Photographer Edmund Sumner has sent us these images of a shimmering steel visitors centre at a Mumbai museum.
RMA Architects designed the elliptical building at the entrance to the Chhatrapati Shivaji Maharaj Vastu Sangrahalaya (formerly the Prince of Wales Museum), where historical Indian artefacts and artworks are exhibited.
Thin steel columns support a curving roof that overhangs the exterior walls of the centre to shelter a surrounding terrace.
Existing trees grow through holes in this roof, which also shelters a separate circular baggage kiosk.
The remaining portion of the visitors centre contains a 200-seat auditorium, a ticket-office, a shop, a cafe and toilets.
Edmund Sumner has photographed a number of buildings in Mumbai – see our earlier stories about a corporate office block beside a slum and a wood-clad temple.
The following text is from RMA Architects:
A visitor’s center located at the entrance of the Prince of Wales Museum, a Grade I heritage structure in Mumbai.
The contemporary structure expands upon the footprint of a previously existing multipurpose hall, and is a part of an expansion plan for this prestigious urban landmark.

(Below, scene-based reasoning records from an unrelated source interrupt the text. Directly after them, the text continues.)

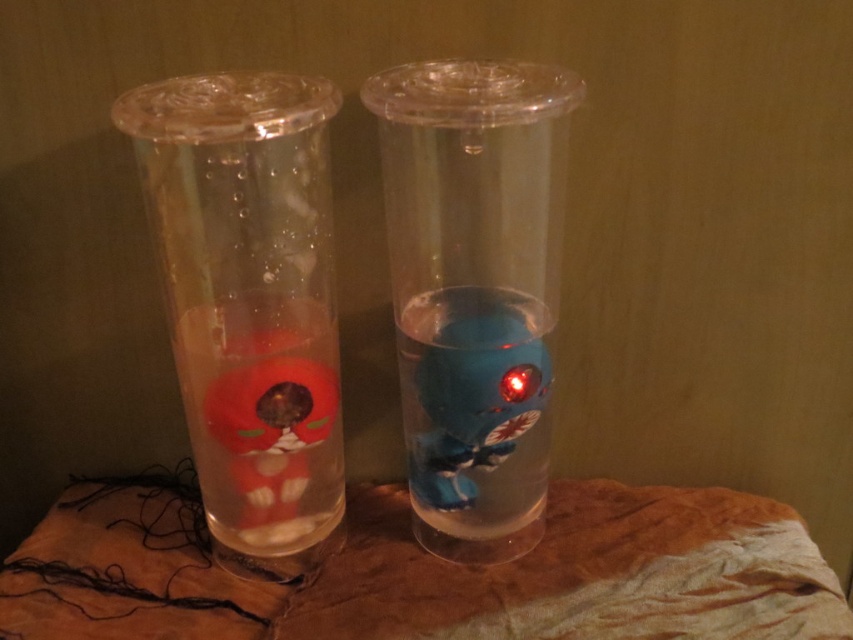
Question: Is brown fabric at center wider than matte plastic cup at left?

Choices:
 (A) yes
 (B) no

Answer: (A)

Question: In this image, where is matte plastic cup at left located relative to transparent plastic vase at center?

Choices:
 (A) right
 (B) left

Answer: (B)

Question: Among these points, which one is farthest from the camera?

Choices:
 (A) (462, 268)
 (B) (494, 593)

Answer: (B)

Question: Is matte plastic cup at left closer to the viewer compared to transparent plastic vase at center?

Choices:
 (A) no
 (B) yes

Answer: (B)

Question: Which point is closer to the camera taking this photo?

Choices:
 (A) (408, 458)
 (B) (334, 531)

Answer: (B)

Question: Which point appears closest to the camera in this image?

Choices:
 (A) (457, 260)
 (B) (282, 522)
 (C) (165, 596)

Answer: (A)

The center fulfills various programmatic functions, ranging from the integration of baggage collection and storage, to ticketing and security, as well as a museum shop, two hundred seat auditorium, and rest rooms.
A lightweight, stainless steel clad elliptical roof creates a covered verandah for circulation, integrating disparate visitor programs into a consolidated and modest, yet contemporary form.
Click above for larger image
Glass and metal surfaces exist as a visual counterpoint to stout basalt stone of local heritage structures. Reflective material planes create a paradoxical visual poetry in which archaic forms of the adjacent museum are recast and distorted in a new perspective.
The pre-defined footprint is organically punctured by existing trees that project through openings in the roof, yielding localized deviations in the otherwise low-key scale spaces.
Integration of natural textures with modern means and materials further expands the defining narrative of the center, that of a culturally meaningful intervention within a monumental historic context.